# Material shown
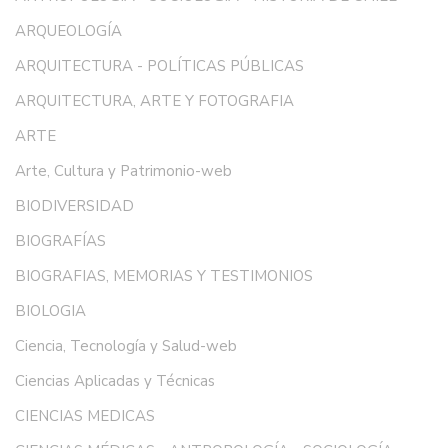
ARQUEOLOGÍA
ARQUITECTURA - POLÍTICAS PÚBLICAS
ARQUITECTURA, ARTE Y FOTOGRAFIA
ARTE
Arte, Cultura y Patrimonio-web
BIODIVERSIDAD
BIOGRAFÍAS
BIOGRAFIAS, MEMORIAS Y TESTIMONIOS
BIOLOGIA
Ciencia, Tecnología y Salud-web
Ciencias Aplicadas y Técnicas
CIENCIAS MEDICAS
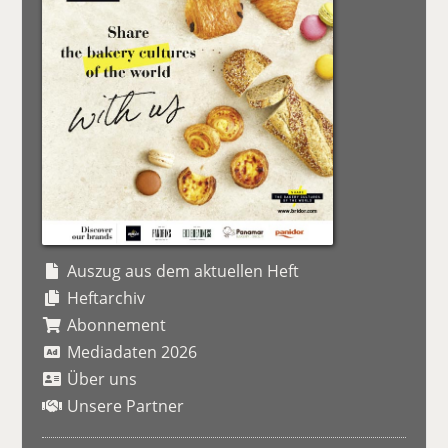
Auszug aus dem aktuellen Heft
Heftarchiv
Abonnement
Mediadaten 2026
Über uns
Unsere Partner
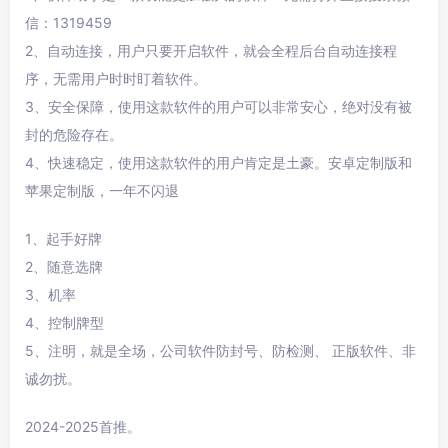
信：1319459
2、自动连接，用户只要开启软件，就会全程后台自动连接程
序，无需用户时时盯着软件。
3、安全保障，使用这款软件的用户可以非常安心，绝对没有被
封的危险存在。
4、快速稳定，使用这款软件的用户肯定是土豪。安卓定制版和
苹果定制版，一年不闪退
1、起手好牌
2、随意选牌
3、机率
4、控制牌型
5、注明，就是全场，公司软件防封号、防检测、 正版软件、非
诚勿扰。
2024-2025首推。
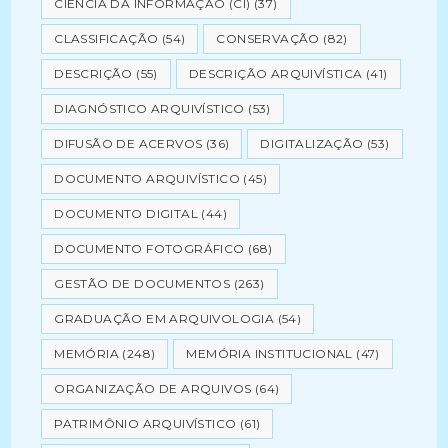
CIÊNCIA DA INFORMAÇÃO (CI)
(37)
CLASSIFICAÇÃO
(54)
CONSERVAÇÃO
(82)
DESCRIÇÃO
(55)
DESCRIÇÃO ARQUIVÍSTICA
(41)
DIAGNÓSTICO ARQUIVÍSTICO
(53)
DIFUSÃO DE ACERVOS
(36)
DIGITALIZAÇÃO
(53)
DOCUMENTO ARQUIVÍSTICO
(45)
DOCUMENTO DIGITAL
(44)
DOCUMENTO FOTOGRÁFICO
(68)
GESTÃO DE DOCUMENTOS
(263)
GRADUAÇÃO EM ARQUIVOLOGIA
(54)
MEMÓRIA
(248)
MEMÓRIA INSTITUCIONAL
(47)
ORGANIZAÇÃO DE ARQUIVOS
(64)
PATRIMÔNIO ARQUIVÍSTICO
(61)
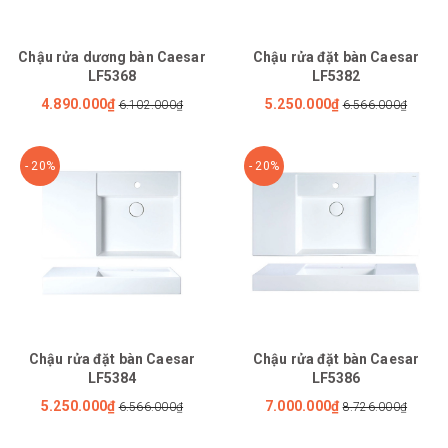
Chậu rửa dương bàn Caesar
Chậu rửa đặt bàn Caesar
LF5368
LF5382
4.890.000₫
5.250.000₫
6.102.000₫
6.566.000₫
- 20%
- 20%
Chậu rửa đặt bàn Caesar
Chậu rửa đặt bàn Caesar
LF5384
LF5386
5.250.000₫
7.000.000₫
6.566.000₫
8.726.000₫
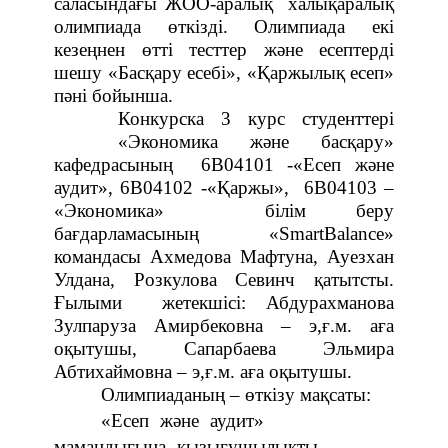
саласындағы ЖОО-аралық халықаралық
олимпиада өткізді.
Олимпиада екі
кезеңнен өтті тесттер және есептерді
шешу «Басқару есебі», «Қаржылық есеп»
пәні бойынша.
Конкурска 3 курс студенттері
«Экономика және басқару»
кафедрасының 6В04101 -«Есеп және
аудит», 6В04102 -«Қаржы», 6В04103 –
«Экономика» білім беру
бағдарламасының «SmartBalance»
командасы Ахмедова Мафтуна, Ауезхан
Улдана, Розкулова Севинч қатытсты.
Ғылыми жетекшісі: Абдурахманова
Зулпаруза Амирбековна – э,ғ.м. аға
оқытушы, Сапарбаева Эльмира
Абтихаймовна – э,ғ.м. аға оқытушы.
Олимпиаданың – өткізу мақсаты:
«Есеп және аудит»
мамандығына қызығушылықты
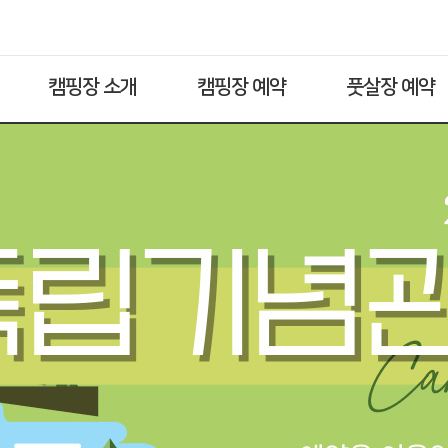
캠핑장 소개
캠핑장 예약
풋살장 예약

# Work item
Retyping should start at the first line of the data above and stop after the line with "Ciencias Aplicadas y Técnicas", and no picture should be included.

# Result of the exercise
ARQUEOLOGÍA
ARQUITECTURA - POLÍTICAS PÚBLICAS
ARQUITECTURA, ARTE Y FOTOGRAFIA
ARTE
Arte, Cultura y Patrimonio-web
BIODIVERSIDAD
BIOGRAFÍAS
BIOGRAFIAS, MEMORIAS Y TESTIMONIOS
BIOLOGIA
Ciencia, Tecnología y Salud-web
Ciencias Aplicadas y Técnicas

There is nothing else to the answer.